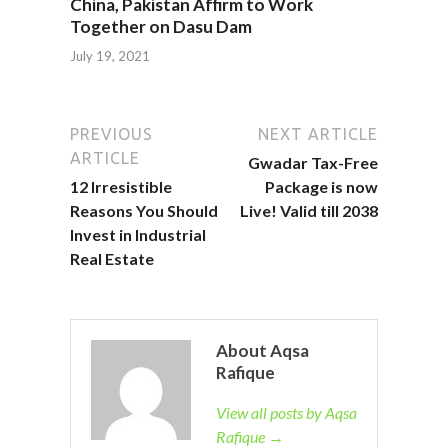
China, Pakistan Affirm to Work
Together on Dasu Dam
July 19, 2021
PREVIOUS
NEXT ARTICLE
ARTICLE
Gwadar Tax-Free
12 Irresistible
Package is now
Reasons You Should
Live! Valid till 2038
Invest in Industrial
Real Estate
About Aqsa
Rafique
View all posts by Aqsa
Rafique →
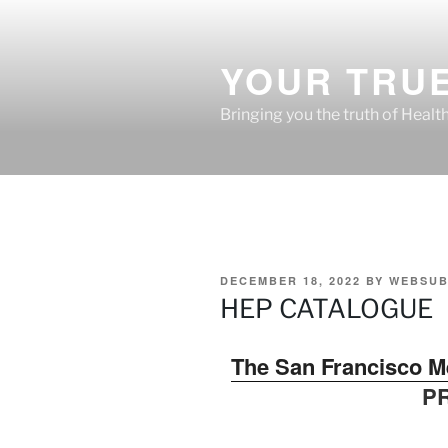
Skip
to
content
YOUR TRUE
Bringing you the truth of Healt
POSTED
DECEMBER 18, 2022
BY
WEBSUB
ON
HEP CATALOGUE
The San Francisco M
P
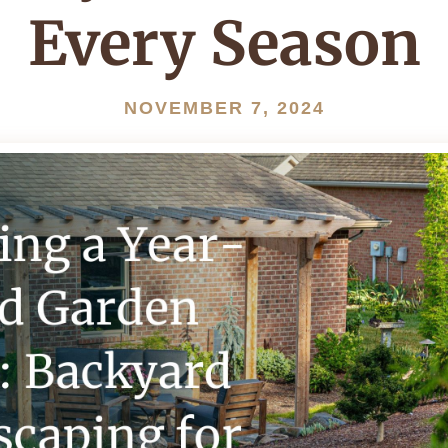
Every Season
NOVEMBER 7, 2024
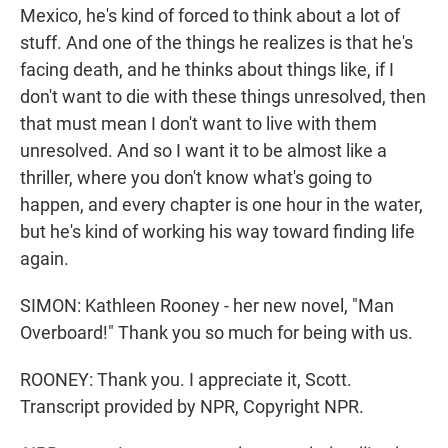
Mexico, he's kind of forced to think about a lot of
stuff. And one of the things he realizes is that he's
facing death, and he thinks about things like, if I
don't want to die with these things unresolved, then
that must mean I don't want to live with them
unresolved. And so I want it to be almost like a
thriller, where you don't know what's going to
happen, and every chapter is one hour in the water,
but he's kind of working his way toward finding life
again.
SIMON: Kathleen Rooney - her new novel, "Man
Overboard!" Thank you so much for being with us.
ROONEY: Thank you. I appreciate it, Scott.
Transcript provided by NPR, Copyright NPR.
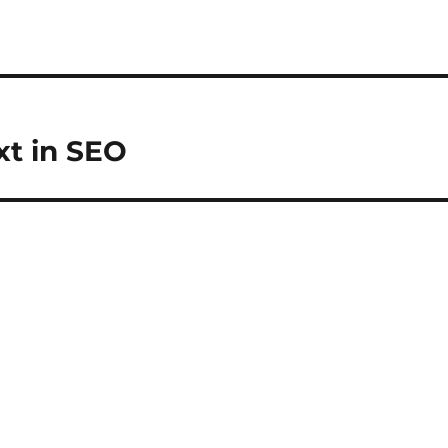
xt in SEO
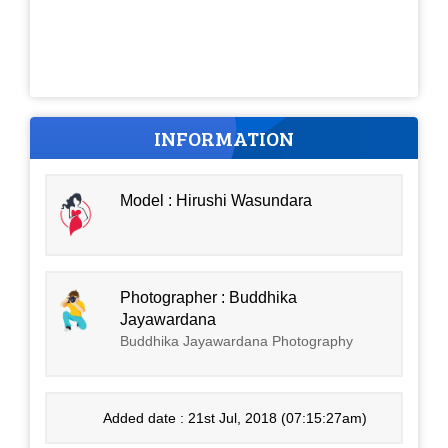
INFORMATION
Model : Hirushi Wasundara
Photographer : Buddhika
Jayawardana
Buddhika Jayawardana Photography
Added date : 21st Jul, 2018 (07:15:27am)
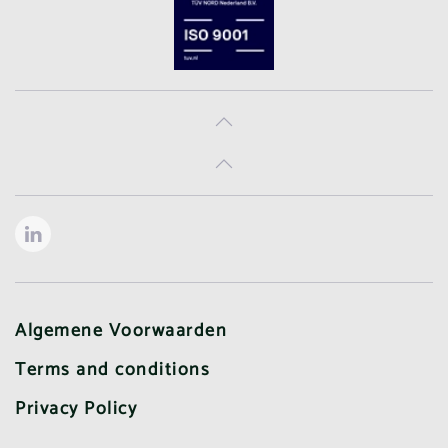
Algemene Voorwaarden
Terms and conditions
Privacy Policy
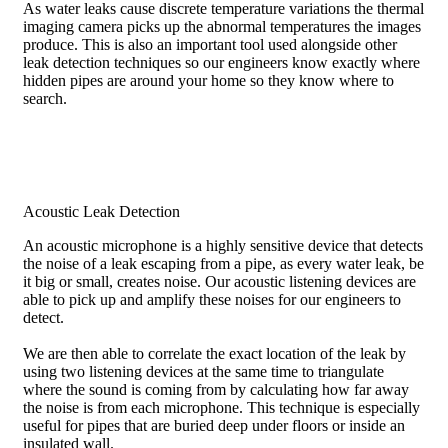
As water leaks cause discrete temperature variations the thermal
imaging camera picks up the abnormal temperatures the images
produce. This is also an important tool used alongside other
leak detection techniques so our engineers know exactly where
hidden pipes are around your home so they know where to
search.
Acoustic Leak Detection
An acoustic microphone is a highly sensitive device that detects
the noise of a leak escaping from a pipe, as every water leak, be
it big or small, creates noise. Our acoustic listening devices are
able to pick up and amplify these noises for our engineers to
detect.
We are then able to correlate the exact location of the leak by
using two listening devices at the same time to triangulate
where the sound is coming from by calculating how far away
the noise is from each microphone. This technique is especially
useful for pipes that are buried deep under floors or inside an
insulated wall.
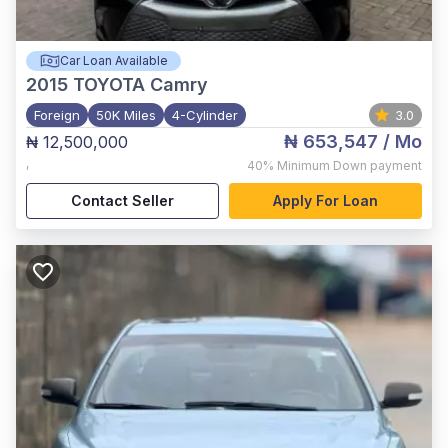
Car Loan Available
2015
TOYOTA Camry
Foreign
50K Miles
4-Cylinder
3.0
₦ 653,547
/ Mo
₦ 12,500,000
,
40%
Minimum Down payment
Contact Seller
Apply For Loan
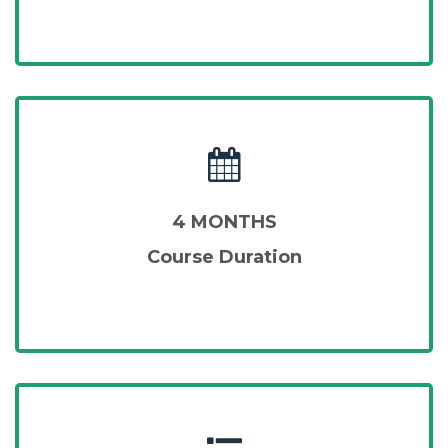
4 MONTHS
Course Duration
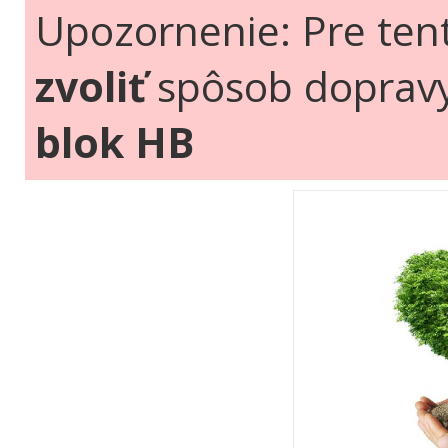
Upozornenie: Pre ten
zvoliť
spôsob doprav
blok HB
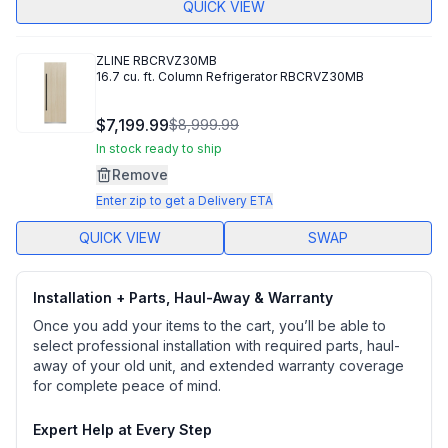
QUICK VIEW
ZLINE
RBCRVZ30MB
16.7 cu. ft. Column Refrigerator RBCRVZ30MB
$7,199.99
$8,999.99
In stock ready to ship
Remove
Enter zip to get a Delivery ETA
QUICK VIEW
SWAP
Installation + Parts, Haul-Away & Warranty
Once you add your items to the cart, you’ll be able to
select professional installation with required parts, haul-
away of your old unit, and extended warranty coverage
for complete peace of mind.
Expert Help at Every Step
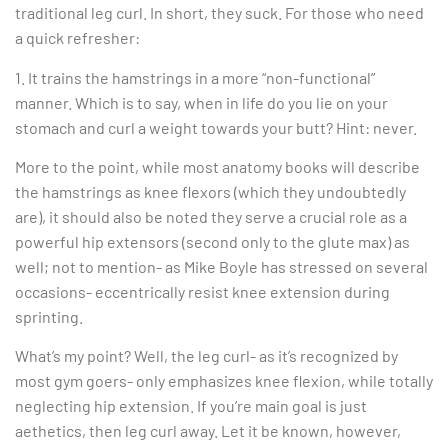
traditional leg curl. In short, they suck. For those who need
a quick refresher:
1. It trains the hamstrings in a more “non-functional”
manner. Which is to say, when in life do you lie on your
stomach and curl a weight towards your butt? Hint: never.
More to the point, while most anatomy books will describe
the hamstrings as knee flexors (which they undoubtedly
are), it should also be noted they serve a crucial role as a
powerful hip extensors (second only to the glute max) as
well; not to mention- as Mike Boyle has stressed on several
occasions- eccentrically resist knee extension during
sprinting.
What’s my point? Well, the leg curl- as it’s recognized by
most gym goers- only emphasizes knee flexion, while totally
neglecting hip extension. If you’re main goal is just
aethetics, then leg curl away. Let it be known, however,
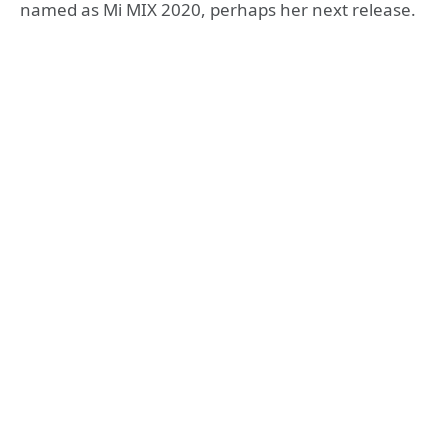
named as Mi MIX 2020, perhaps her next release.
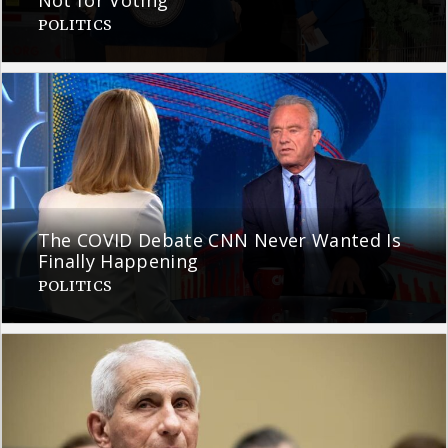
Not for Voting
POLITICS
The COVID Debate CNN Never Wanted Is
Finally Happening
POLITICS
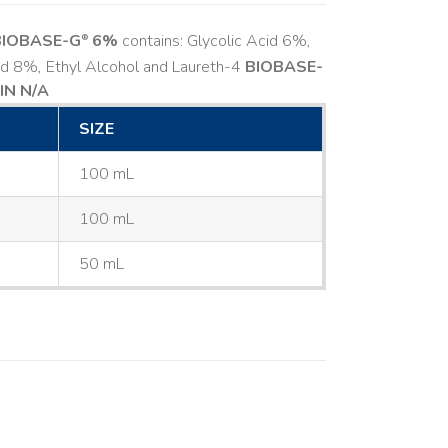
BIOBASE-G
6%
contains: Glycolic Acid 6%,
®
cid 8%, Ethyl Alcohol and Laureth-4
BIOBASE-
IN N/A
SIZE
100 mL
100 mL
50 mL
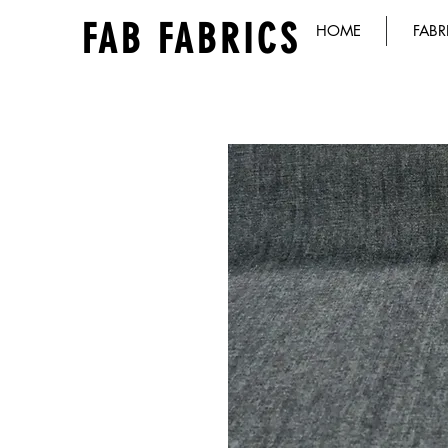
FAB FABRICS
HOME
FABR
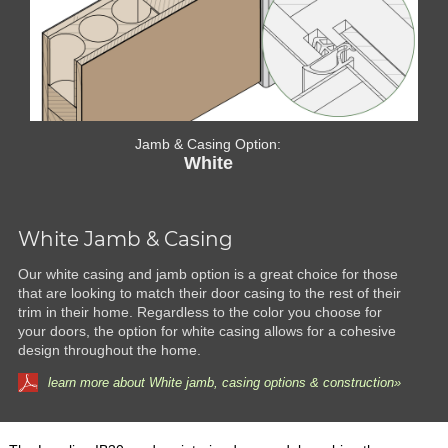
Jamb & Casing Option:
White
White Jamb & Casing
Our white casing and jamb option is a great choice for those
that are looking to match their door casing to the rest of their
trim in their home. Regardless to the color you choose for
your doors, the option for white casing allows for a cohesive
design throughout the home.
learn more about White jamb, casing options & construction»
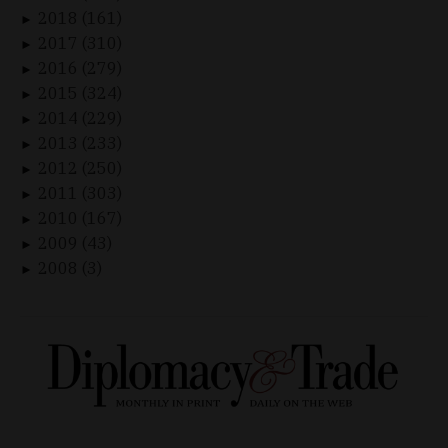
2018 (161)
►
2017 (310)
►
2016 (279)
►
2015 (324)
►
2014 (229)
►
2013 (233)
►
2012 (250)
►
2011 (303)
►
2010 (167)
►
2009 (43)
►
2008 (3)
►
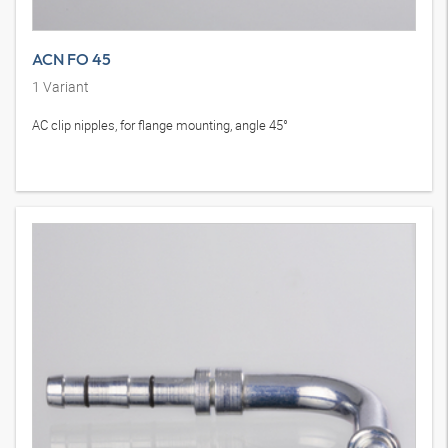
ACN FO 45
1
Variant
AC clip nipples, for flange mounting, angle 45°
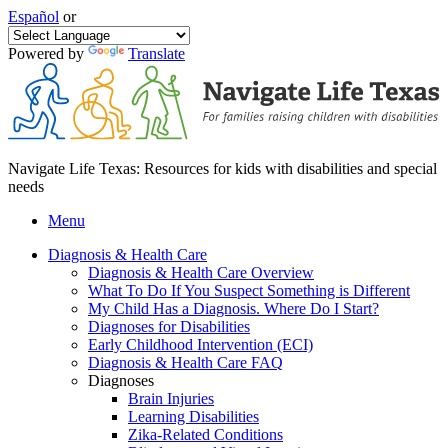
Español
or
Powered by
Translate
Navigate Life Texas: Resources for kids with disabilities and special
needs
Menu
Diagnosis & Health Care
Diagnosis & Health Care Overview
What To Do If You Suspect Something is Different
My Child Has a Diagnosis. Where Do I Start?
Diagnoses for Disabilities
Early Childhood Intervention (ECI)
Diagnosis & Health Care FAQ
Diagnoses
Brain Injuries
Learning Disabilities
Zika-Related Conditions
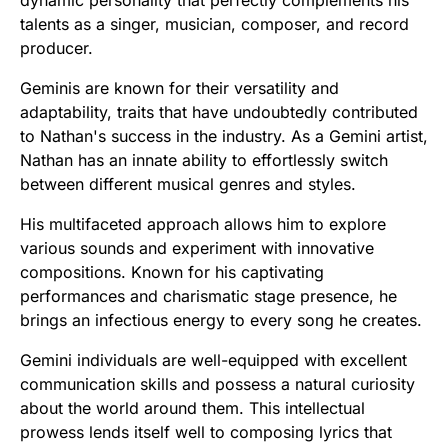
talents as a singer, musician, composer, and record
producer.
Geminis are known for their versatility and
adaptability, traits that have undoubtedly contributed
to Nathan's success in the industry. As a Gemini artist,
Nathan has an innate ability to effortlessly switch
between different musical genres and styles.
His multifaceted approach allows him to explore
various sounds and experiment with innovative
compositions. Known for his captivating
performances and charismatic stage presence, he
brings an infectious energy to every song he creates.
Gemini individuals are well-equipped with excellent
communication skills and possess a natural curiosity
about the world around them. This intellectual
prowess lends itself well to composing lyrics that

· · · ·

Using the listing above, repeat word for word each line from the one with "unresolved. And so" down to the one with "As water leaks", both included. Omit all pictures.

WRITTEN RESPONSE:
unresolved. And so I want it to be almost like a
thriller, where you don't know what's going to
happen, and every chapter is one hour in the water,
but he's kind of working his way toward finding life
again.
SIMON: Kathleen Rooney - her new novel, "Man
Overboard!" Thank you so much for being with us.
ROONEY: Thank you. I appreciate it, Scott.
Transcript provided by NPR, Copyright NPR.
xt in SEO
INFORMATION
Model : Hirushi Wasundara
Photographer : Buddhika
Jayawardana
Buddhika Jayawardana Photography
Added date : 21st Jul, 2018 (07:15:27am)
Algemene Voorwaarden
Terms and conditions
Privacy Policy
As water leaks cause discrete temperature variations the thermal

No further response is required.